According to Biegel, the pilot—which starts the story of the three Hill brothers who serve together in a Florida-based rear detachment unit—didn't get all the nuances of military life right. Patches are misplaced, blouses are open when they shouldn't be, terms aren't exactly right, Biegel explained. So, the show is holding a "spot our errors" contest, in which viewers can write down what the show gets wrong and get an Enlisted challenge coin as a prize in return.
Biegel's frustration over the "snafus" in the pilot—most of which aren't noticeable to an untrained eye—speaks to how deeply respectful of military culture he is trying to be even as he mines the world for humor. The show emerged from Biegel's desire to create a brotherly TV dynamic that resembled the one he has with his brothers, and an interest in the military stemming from family and friends that served. He at first approached the military aspect of the show with "kid gloves," he explained. "I was kind of worried because the military is that world and people have been a little scared to do it, rightly so, because we’ve been at war for so long," he said.
But he decided the tone he had to take couldn't be one of parody, instead envisioning his show as a workplace comedy more along the lines of, say, The Office, an inspiration for Biegel, who co-created Cougar Town and wrote for Scrubs. "I realized, if you’re going to do a show set in the military right now, it can’t be a satire, it can’t be something that’s poking fun, you just have to make the show about characters and the workplaces where they work," Biegel said. "It’s kind of the background, but it has to color every single aspect of their lives. This isn’t like, hey we’re going to work at a bar. This is we’re doing a job that could potentially makes us lose our lives, that could potentially make us see some really scary stuff, that potentially could stick with me for the rest of my life, but also means the world to me because the characters on the show, the three brothers, on the show the military’s been in their family for generations, their father served and was killed in action."
And the show admirably confronts the realities of war, even when trying to establish its comedic tone.

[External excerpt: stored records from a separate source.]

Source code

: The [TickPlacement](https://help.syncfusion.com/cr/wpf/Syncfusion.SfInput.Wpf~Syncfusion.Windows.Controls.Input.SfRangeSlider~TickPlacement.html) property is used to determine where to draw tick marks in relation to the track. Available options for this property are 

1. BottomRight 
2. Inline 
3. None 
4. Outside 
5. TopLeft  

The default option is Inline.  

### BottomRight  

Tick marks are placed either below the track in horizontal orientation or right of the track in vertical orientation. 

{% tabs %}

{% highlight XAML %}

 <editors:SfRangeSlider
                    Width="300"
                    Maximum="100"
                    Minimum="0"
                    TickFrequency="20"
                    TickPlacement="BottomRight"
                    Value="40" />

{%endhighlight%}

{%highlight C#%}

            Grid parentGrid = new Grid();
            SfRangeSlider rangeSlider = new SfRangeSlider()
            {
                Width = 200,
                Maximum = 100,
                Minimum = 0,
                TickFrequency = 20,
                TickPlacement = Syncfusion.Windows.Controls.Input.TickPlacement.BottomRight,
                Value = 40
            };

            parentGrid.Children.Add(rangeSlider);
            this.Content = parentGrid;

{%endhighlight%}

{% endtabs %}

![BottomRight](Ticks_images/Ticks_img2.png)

One upcoming episode shows the youngest, dopiest brother Randy (Parker Young) volunteering with a Family Readiness Group. In another, "Pete's Airstream," the eldest brother (Geoff Stults) deals with the aftermath of being in combat, and a desire to isolate himself from the rest of his platoon. "The Airstream episode, I’m really proud of that one," Biegel said. "We’re going to do a show and have the main character say, 'I’m not doing so great sometimes.' I think that’s hugely important." Biegel added that the last act of the season one finale plays more as a drama with some jokes. "I just think that joy and pain have to exist in equal parts of the world of this show," he said.
As for accuracy, Biegel said the show is fixing its mistakes. (Biegel does admit he had to "take a flyer" on the the show's reality when putting three brothers serving at the same post.) After the pilot, the show "hired as many military consultants as [it] could," including Musa Military Entertainment Consulting. Veterans consulting on set would tell stories that were worked into the plot of the show. "I know just from my friends how important—there’s pride in it, and even though we’re comedy we want to get that stuff right," Biegel said. "After the first episode we immediately fixed things, but I wanted to let people know and [co-executive producer] Mike [Royce] did as well that we screwed up, and maybe have a little fun."